Even though the inner functions aren’t being called until later, the increments have already happened, and there’s only one variable still. This is what you’re seeing with the different f functions; they’re all getting assigned back to the same slot.

Closures take a lot of getting your head around. It’s often worth working through some examples in painstaking detail, getting yourself thoroughly familiar with exactly what’s happening.

Very true. I wasn’t connecting the dots between the closure concept and its implementation through cells properly. Thanks.

Right. I know how variables are shared in a closure fairly well, but forgot about it when viewing its implementation details through cells. Thanks again.

Eh.

Shared mutable state takes a lot of getting one’s head around. Late binding takes a bit more - shared mutable state is a prerequisite for late binding to make a difference, but after that you mostly just need to know that the late binding is there. (And, famously, one of the biggest gotchas [1] in Python becomes a gotcha exactly because it’s an example of early binding.)
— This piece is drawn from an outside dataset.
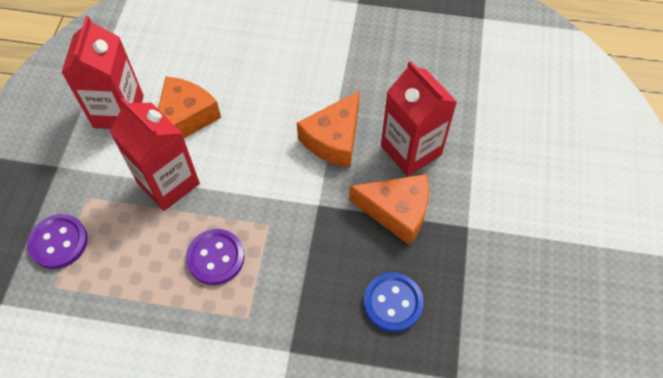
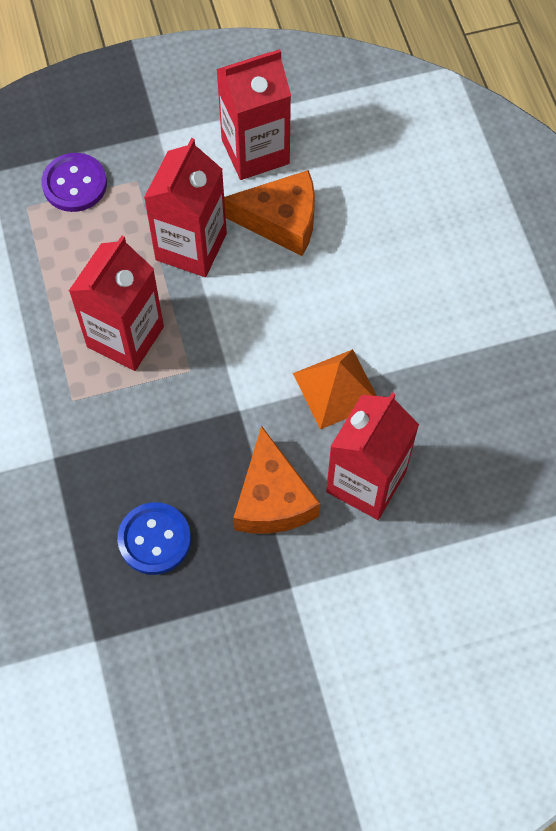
camera: 65 degrees right, 5 degrees up
purple button [186,229,245,285] -> red carton [69,236,164,371]
orange cheese [297,91,360,167] -> orange pyramid [293,349,377,429]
And, sure, Python’s specific implementation of closures is a little bit weird, in order to support the high level of dynamism in the language while avoiding that indirection when it isn’t needed (LOAD_FAST etc.).

But closures in general? Nah, they’re about the simplest possible realization of the underlying idea.

Here’s a far more complex realization:

class n_closure:
    def __init__(self):
        self.n = 0
    def one(self):
        return self.n
    def two(self):
        return self.n

def counter():
    closure = n_closure()
    closure.n += 1
    one = closure.one
    closure.n += 1
    two = closure.two
    return one, two

Closures have a sort of equivalence with classes[2]: the purpose of both is to hold mutable state so that it can be shared between calls to functions (or methods). Because the shared state is, well, shared, it inherently represents an outer, “wider” scope. (The fact that this scope is “enclosing” is just a consequence of lexical scoping; you can just as easily have closures in a language with dynamic scoping, rare as those are.) “The attributes of the n_closure instance” are every bit as much a scope (i.e. a namespace) as an actual closure would be.

But classes also bring with them tons of other quirks. :wink:


  1. See if you can guess what I’m talking about without peeking! (Actually, for you in particular, I think this should be a gimme :wink: ) ↩︎

  2. Well, the concept does. The individual closure objects are more like instances. ↩︎

I know the one referred to, although personally I don’t think it’s as big a gotcha as people think. But maybe it’s Python’s biggest gotchas because Python doesn’t HAVE big gotchas (like, ahem, the ?: operator having its associativity backwards, but not in all versions - not that any mainstream language would ever do THAT…).